▶ Exercise instructions:
Copy every line of the data below without any changes.
BEGIN Entries provided
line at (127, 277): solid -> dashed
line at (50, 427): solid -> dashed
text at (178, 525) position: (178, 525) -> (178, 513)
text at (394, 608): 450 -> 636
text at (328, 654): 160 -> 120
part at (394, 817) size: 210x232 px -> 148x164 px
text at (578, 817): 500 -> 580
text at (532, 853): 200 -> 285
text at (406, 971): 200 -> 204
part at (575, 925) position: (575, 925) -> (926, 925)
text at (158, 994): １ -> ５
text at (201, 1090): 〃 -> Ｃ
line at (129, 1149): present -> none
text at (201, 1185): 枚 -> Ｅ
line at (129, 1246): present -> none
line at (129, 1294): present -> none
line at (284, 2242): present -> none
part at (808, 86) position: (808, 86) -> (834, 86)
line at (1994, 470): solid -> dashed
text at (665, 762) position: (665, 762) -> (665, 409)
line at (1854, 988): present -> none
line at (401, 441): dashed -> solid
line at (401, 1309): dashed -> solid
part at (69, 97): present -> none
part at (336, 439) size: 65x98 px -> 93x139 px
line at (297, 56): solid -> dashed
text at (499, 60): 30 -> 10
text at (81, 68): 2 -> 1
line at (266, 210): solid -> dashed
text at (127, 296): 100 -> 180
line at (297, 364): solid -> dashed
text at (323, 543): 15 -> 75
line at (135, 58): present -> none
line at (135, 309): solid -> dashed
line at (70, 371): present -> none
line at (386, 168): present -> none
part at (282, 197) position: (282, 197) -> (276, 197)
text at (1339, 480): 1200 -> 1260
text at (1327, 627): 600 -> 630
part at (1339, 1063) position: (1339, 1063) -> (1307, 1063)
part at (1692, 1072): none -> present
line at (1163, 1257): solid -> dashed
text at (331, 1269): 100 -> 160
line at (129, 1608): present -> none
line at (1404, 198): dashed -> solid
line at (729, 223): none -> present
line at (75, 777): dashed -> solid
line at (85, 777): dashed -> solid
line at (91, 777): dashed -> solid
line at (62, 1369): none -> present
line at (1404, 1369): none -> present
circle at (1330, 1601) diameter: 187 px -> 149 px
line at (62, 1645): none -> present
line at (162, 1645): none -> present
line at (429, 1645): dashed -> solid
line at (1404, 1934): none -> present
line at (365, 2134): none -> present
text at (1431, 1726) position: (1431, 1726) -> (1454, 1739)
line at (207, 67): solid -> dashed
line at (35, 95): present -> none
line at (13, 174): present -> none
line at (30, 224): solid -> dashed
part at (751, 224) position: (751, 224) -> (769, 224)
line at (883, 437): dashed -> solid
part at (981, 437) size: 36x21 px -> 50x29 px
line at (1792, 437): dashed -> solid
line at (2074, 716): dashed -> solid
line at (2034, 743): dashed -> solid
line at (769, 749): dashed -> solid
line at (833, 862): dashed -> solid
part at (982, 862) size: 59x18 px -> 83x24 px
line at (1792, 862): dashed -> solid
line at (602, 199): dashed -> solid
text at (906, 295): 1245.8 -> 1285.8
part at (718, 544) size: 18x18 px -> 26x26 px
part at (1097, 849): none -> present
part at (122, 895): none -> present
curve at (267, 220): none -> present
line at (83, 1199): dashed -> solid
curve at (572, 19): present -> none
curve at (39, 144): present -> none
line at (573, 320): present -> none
END Entries provided
▶ In response:
line at (127, 277): solid -> dashed
line at (50, 427): solid -> dashed
text at (178, 525) position: (178, 525) -> (178, 513)
text at (394, 608): 450 -> 636
text at (328, 654): 160 -> 120
part at (394, 817) size: 210x232 px -> 148x164 px
text at (578, 817): 500 -> 580
text at (532, 853): 200 -> 285
text at (406, 971): 200 -> 204
part at (575, 925) position: (575, 925) -> (926, 925)
text at (158, 994): １ -> ５
text at (201, 1090): 〃 -> Ｃ
line at (129, 1149): present -> none
text at (201, 1185): 枚 -> Ｅ
line at (129, 1246): present -> none
line at (129, 1294): present -> none
line at (284, 2242): present -> none
part at (808, 86) position: (808, 86) -> (834, 86)
line at (1994, 470): solid -> dashed
text at (665, 762) position: (665, 762) -> (665, 409)
line at (1854, 988): present -> none
line at (401, 441): dashed -> solid
line at (401, 1309): dashed -> solid
part at (69, 97): present -> none
part at (336, 439) size: 65x98 px -> 93x139 px
line at (297, 56): solid -> dashed
text at (499, 60): 30 -> 10
text at (81, 68): 2 -> 1
line at (266, 210): solid -> dashed
text at (127, 296): 100 -> 180
line at (297, 364): solid -> dashed
text at (323, 543): 15 -> 75
line at (135, 58): present -> none
line at (135, 309): solid -> dashed
line at (70, 371): present -> none
line at (386, 168): present -> none
part at (282, 197) position: (282, 197) -> (276, 197)
text at (1339, 480): 1200 -> 1260
text at (1327, 627): 600 -> 630
part at (1339, 1063) position: (1339, 1063) -> (1307, 1063)
part at (1692, 1072): none -> present
line at (1163, 1257): solid -> dashed
text at (331, 1269): 100 -> 160
line at (129, 1608): present -> none
line at (1404, 198): dashed -> solid
line at (729, 223): none -> present
line at (75, 777): dashed -> solid
line at (85, 777): dashed -> solid
line at (91, 777): dashed -> solid
line at (62, 1369): none -> present
line at (1404, 1369): none -> present
circle at (1330, 1601) diameter: 187 px -> 149 px
line at (62, 1645): none -> present
line at (162, 1645): none -> present
line at (429, 1645): dashed -> solid
line at (1404, 1934): none -> present
line at (365, 2134): none -> present
text at (1431, 1726) position: (1431, 1726) -> (1454, 1739)
line at (207, 67): solid -> dashed
line at (35, 95): present -> none
line at (13, 174): present -> none
line at (30, 224): solid -> dashed
part at (751, 224) position: (751, 224) -> (769, 224)
line at (883, 437): dashed -> solid
part at (981, 437) size: 36x21 px -> 50x29 px
line at (1792, 437): dashed -> solid
line at (2074, 716): dashed -> solid
line at (2034, 743): dashed -> solid
line at (769, 749): dashed -> solid
line at (833, 862): dashed -> solid
part at (982, 862) size: 59x18 px -> 83x24 px
line at (1792, 862): dashed -> solid
line at (602, 199): dashed -> solid
text at (906, 295): 1245.8 -> 1285.8
part at (718, 544) size: 18x18 px -> 26x26 px
part at (1097, 849): none -> present
part at (122, 895): none -> present
curve at (267, 220): none -> present
line at (83, 1199): dashed -> solid
curve at (572, 19): present -> none
curve at (39, 144): present -> none
line at (573, 320): present -> none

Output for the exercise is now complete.